Cresce a pirataria de vinil

A alta das vendas de discos de vinil e toca-discos, principalmente na Europa e nos EUA, vem fazendo surgir um “novo” negócio: a pirataria de discos.

Segundo o Financial Times, o relançamento do disco de vinil provocou uma nova forma de contrabando – e uma repressão da indústria da música, na qual 87 mil cópias falsas no valor de 1,7 milhão de libras foram apreendidas nos últimos três anos.

As falsificações, vendidas em sites como eBay e Amazon, foram recuperadas por uma equipe que trabalha na British Phonographic Industry, o órgão de comércio do Reino Unido. O BPI disse que confiscou 14 mil itens com um valor de mercado de cerca de 200 mil libras este ano, enquanto o problema continua a crescer.

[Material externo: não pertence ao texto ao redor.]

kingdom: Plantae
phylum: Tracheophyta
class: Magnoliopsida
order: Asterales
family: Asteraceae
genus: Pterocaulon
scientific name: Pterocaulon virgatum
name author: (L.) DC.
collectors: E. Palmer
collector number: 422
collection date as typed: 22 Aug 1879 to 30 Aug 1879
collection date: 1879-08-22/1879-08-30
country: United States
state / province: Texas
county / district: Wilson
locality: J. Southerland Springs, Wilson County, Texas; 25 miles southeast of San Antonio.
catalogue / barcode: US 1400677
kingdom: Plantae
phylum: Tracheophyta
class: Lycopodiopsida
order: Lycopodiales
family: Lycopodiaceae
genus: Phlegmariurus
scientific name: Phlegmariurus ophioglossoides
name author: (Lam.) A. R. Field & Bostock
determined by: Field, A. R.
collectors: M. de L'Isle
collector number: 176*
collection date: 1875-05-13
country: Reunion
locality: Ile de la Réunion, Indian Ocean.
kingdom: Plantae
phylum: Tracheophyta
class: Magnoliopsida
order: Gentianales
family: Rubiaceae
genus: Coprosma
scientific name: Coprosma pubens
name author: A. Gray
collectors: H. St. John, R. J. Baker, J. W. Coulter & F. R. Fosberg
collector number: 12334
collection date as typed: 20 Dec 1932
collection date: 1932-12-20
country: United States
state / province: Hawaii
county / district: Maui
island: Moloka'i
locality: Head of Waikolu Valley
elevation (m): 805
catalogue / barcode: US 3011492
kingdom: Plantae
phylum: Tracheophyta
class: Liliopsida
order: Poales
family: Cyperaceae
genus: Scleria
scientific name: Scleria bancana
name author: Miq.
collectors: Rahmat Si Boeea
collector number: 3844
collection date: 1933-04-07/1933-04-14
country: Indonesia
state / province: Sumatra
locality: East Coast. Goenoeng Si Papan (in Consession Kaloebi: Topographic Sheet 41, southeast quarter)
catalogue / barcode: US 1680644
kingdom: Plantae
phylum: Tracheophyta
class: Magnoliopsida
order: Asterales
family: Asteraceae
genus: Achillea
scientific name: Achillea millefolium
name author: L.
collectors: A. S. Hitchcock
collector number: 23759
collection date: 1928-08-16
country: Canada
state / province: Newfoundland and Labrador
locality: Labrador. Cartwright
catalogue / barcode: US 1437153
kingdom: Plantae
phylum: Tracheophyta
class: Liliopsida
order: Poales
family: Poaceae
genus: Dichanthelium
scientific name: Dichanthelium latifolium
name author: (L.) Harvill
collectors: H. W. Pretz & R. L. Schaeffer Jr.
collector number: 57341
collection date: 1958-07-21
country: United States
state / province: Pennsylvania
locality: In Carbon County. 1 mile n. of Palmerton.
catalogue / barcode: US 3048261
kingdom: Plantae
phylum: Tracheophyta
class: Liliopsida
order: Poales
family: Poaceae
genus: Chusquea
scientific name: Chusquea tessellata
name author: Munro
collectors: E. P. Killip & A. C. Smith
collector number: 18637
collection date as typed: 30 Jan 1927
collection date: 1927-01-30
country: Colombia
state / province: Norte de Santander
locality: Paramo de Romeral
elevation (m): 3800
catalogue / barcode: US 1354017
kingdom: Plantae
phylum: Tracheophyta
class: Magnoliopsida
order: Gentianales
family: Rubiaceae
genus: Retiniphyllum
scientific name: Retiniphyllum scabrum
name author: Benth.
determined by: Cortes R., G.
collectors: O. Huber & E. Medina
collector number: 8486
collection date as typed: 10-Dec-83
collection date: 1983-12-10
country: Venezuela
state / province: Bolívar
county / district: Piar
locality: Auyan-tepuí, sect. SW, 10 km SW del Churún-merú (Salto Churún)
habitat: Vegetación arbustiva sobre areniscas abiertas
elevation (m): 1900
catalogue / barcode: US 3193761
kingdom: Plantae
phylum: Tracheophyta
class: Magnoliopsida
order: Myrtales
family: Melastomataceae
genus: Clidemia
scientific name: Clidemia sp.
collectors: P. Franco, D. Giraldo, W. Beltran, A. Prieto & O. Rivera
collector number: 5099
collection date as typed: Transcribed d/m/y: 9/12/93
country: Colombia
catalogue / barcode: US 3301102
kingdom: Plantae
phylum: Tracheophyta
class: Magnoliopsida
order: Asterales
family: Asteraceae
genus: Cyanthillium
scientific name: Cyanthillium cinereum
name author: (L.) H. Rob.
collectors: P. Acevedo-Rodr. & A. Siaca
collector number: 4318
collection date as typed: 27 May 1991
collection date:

A indústria da música vem combatendo a pirataria desde o final da década de 1960, quando os contrabandistas responderam a um boom de demanda por certos artistas ao prensar concertos gravados ilegalmente e raridades em vinil. Mas o jogo mudou na virada do século com a ascensão de sites como o Napster, quando o compartilhamento em massa de arquivos de música digital desencadeou um colapso nas vendas de CDs que levou quase duas décadas para ser revertido.

O compartilhamento ilegal de arquivos deu lugar, em grande parte, aos serviços de assinatura on-line, mas estes ainda não fornecem às empresas de música os mesmos níveis de lucros que no passado. O renascimento do vinil, embora ainda seja um nicho da indústria, forneceu um impulso bem-vindo aos fluxos de renda. Quase 4,2 milhões de discos de vinil foram vendidos em 2018, gerando £ 57,1 milhões para a indústria musical britânica, ou 6% da receita total, já que iniciativas como o “Record Store Day” ajudaram a ressuscitar o formato. Para terem uma ideia do crescimento desta indústria, em 2007, apenas 205.000 discos de vinil foram vendidos no Reino Unido.

A natureza colecionável e o alto preço do vinil levaram à produção de falsificações. Eles variam de versões de álbuns de sucesso a raridades falsas.

O BPI é capaz de detectar falsificações quando os números de catálogo não coincidem com os de lançamentos genuínos ou detalhes, como a cor do vinil ou o país de origem, não estão corretos. O BPI citou álbuns de nomes como The Beatles e Pink Floyd listados no eBay como exemplos de falsificações claras.

Uma gangue no País de Gales que fabricava vinil de sete polegadas foi presa em dezembro de 2018 . Os homens usavam fábricas de vinil no Reino Unido, na República Tcheca e na Itália para encomendar dezenas de milhares de novos registros que pareciam raridades. O BPI disse que manteve conversas com varejistas on-line para fortalecer suas políticas para penalizar os reincidentes e investir em novos softwares que possam detectar claramente produtos falsificados antes que eles sejam colocados à venda. “O renascimento do vinil, que viu as vendas de LPs atingirem seus níveis mais altos em quase três décadas, gerou um aumento no fornecimento de produtos falsificados e piratas, frequentemente distribuídos por meio de mercados on-line”, disse Geoff Taylor, diretor executivo da BPI. “Enquanto alguns destes podem parecer genuínos para os fãs, eles são geralmente de qualidade inferior e significam que o artista não é pago pela música, já que todos os lucros vão para as gangues de criminosos”. As raridades de vinil genuínas podem custar grandes somas de dinheiro. Uma cópia original da London American Recordings do clássico “ Open the Door to Your Heart ”, de Northern Soul, de Darrell Banks, foi desenterrada em 2014. Visto como “santo graal” para colecionadores, foi vendido em leilão por mais de £ 11.000.